Overall, the book provides a highly informative introduction to Herculaneum, and the editors’ work has substantially increased its usefulness. Some of the author’s ideas about the ancient city now seem rather dated, and the loose structure is not very easy to follow, but the vast range of ancient evidence about the inhabitants of Herculaneum makes fascinating reading.

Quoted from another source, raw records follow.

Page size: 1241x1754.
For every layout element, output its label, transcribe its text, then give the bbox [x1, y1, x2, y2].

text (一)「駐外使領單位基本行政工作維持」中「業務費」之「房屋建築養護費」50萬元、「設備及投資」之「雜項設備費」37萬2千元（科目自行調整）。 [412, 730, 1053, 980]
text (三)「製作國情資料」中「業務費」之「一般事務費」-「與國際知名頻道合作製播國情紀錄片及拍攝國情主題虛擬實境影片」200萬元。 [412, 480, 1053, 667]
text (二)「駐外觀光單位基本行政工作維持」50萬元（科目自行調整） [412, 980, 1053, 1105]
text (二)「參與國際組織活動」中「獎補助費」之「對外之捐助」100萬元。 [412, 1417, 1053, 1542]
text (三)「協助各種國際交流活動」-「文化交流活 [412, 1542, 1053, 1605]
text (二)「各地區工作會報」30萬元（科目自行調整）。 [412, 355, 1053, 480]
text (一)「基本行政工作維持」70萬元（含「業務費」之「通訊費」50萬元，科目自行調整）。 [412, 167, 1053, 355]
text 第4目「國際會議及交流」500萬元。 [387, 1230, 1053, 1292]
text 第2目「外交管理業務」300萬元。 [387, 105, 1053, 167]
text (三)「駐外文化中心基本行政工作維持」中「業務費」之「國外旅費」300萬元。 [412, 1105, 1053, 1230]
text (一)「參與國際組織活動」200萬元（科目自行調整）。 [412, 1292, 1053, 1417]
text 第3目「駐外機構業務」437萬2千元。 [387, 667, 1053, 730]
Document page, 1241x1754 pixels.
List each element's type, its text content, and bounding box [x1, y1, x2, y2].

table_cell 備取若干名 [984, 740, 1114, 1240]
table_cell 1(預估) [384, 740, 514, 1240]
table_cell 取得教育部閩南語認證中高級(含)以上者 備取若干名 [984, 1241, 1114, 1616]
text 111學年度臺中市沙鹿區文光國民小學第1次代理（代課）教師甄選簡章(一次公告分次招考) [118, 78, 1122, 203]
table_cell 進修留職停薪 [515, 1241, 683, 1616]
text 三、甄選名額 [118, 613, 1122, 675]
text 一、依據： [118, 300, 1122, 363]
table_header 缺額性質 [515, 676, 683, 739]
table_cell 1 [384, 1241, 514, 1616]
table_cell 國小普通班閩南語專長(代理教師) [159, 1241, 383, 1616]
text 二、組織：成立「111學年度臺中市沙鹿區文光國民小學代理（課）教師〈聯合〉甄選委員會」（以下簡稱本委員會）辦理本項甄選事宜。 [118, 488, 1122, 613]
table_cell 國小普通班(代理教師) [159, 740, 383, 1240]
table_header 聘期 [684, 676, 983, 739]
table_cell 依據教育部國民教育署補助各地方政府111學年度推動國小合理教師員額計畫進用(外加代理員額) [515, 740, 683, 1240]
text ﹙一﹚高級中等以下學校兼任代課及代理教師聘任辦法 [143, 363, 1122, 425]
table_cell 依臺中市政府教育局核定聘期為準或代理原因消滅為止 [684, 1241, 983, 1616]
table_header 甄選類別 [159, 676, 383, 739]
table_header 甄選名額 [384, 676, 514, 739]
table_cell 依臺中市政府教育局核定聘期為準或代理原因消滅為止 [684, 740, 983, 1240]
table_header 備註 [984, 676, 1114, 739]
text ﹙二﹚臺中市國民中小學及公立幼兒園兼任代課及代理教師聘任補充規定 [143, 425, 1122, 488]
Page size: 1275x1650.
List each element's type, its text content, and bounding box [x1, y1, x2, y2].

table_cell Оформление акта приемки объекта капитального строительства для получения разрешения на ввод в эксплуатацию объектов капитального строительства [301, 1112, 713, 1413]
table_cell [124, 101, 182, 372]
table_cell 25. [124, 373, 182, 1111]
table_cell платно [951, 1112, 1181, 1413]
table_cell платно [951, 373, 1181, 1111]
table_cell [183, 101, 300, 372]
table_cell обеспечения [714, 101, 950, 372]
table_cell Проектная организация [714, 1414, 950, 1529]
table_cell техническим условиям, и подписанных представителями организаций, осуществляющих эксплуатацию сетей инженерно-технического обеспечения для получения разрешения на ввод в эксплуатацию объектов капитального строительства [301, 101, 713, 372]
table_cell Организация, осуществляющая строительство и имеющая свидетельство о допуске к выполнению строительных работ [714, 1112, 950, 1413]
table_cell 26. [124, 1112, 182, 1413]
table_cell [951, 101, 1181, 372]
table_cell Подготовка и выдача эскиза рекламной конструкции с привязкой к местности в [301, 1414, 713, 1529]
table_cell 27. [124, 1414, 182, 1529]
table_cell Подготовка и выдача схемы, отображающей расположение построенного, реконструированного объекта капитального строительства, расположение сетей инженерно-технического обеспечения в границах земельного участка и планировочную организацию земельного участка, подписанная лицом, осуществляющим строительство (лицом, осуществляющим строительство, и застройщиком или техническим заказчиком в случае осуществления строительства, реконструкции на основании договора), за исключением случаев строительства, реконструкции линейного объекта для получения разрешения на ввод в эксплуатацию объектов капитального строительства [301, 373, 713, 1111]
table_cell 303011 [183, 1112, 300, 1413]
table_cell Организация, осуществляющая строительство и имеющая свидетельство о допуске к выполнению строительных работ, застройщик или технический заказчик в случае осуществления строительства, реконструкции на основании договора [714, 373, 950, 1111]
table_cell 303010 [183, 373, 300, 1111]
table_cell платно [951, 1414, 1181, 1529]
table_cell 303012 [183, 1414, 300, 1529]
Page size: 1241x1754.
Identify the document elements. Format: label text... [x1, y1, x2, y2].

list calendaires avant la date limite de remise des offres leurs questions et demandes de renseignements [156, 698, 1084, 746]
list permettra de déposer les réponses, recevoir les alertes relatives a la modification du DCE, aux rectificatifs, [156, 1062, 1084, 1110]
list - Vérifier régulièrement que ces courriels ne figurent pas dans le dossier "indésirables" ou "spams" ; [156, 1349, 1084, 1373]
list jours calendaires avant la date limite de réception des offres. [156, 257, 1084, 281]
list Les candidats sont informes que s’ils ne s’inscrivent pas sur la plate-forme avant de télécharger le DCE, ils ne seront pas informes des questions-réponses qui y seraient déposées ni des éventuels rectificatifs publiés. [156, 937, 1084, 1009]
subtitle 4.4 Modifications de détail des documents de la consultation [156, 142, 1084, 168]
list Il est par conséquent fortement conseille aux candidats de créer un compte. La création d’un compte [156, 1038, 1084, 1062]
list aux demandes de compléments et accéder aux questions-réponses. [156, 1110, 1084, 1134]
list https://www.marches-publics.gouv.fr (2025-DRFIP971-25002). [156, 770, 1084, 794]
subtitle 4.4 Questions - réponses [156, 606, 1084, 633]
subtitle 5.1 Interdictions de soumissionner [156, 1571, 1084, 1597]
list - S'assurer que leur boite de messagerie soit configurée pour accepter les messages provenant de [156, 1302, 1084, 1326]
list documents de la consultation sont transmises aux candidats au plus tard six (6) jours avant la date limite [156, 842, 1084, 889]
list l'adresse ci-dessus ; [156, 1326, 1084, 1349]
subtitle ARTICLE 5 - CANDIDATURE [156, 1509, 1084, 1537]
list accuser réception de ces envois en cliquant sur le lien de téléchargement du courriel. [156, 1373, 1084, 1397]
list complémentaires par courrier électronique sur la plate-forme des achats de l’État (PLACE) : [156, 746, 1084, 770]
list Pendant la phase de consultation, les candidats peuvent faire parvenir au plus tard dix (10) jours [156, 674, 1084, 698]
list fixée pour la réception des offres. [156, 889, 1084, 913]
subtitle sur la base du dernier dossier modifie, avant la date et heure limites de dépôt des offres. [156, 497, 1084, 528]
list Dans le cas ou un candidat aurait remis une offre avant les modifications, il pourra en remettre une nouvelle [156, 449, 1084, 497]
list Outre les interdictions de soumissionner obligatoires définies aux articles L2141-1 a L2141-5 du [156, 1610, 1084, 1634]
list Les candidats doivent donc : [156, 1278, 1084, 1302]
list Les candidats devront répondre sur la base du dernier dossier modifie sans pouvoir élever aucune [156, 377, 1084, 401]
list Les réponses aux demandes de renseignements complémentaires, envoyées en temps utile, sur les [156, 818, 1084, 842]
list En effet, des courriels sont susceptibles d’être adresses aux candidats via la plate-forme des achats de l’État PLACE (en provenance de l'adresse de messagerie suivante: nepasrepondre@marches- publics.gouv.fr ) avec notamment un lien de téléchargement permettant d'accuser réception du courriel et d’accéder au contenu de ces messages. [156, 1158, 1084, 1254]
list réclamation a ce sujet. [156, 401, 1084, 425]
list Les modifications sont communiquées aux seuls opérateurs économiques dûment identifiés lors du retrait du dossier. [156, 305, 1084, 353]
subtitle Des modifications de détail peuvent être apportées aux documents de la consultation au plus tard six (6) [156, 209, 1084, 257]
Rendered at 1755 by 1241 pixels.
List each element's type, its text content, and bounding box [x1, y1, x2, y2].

There are numerous minor misprints in the Italian text, but nothing to impede comprehension. Epigraphic texts are printed with only round brackets, used for both restorations and expansions. Some words which should have been printed in Greek have come out as nonsense (e.g. 100, 141, 154), although most of the Greek is correctly printed (but without accents). T. is printed for Ti. (27). Attis is identified as the son of Cybele (150). A votive inscription reading “Iulia Hygia ex visu” surely gives the name of the female dedicator, rather than indicating an identification of Titus’s daughter Julia with the goddess Hygeia (162-5).

Notes

1. S. Mols, Wooden furniture in Herculaneum (1999).

2. See J.L. Franklin, Jr., “Pantomimists at Pompeii: Actius Anicetus and his troupe, AJPh 108 (1987), 95-107.

3. See U. Pappalardo, “Nuove testimonianze su Marco Nonio Balbo ad Ercolano”, μδαἱρα) 104 (1997), 417-433.

4. See most recently E. Metzger, “The case of Petronia Iusta”, RIDA (3rd series) 47 (2000), 151-165.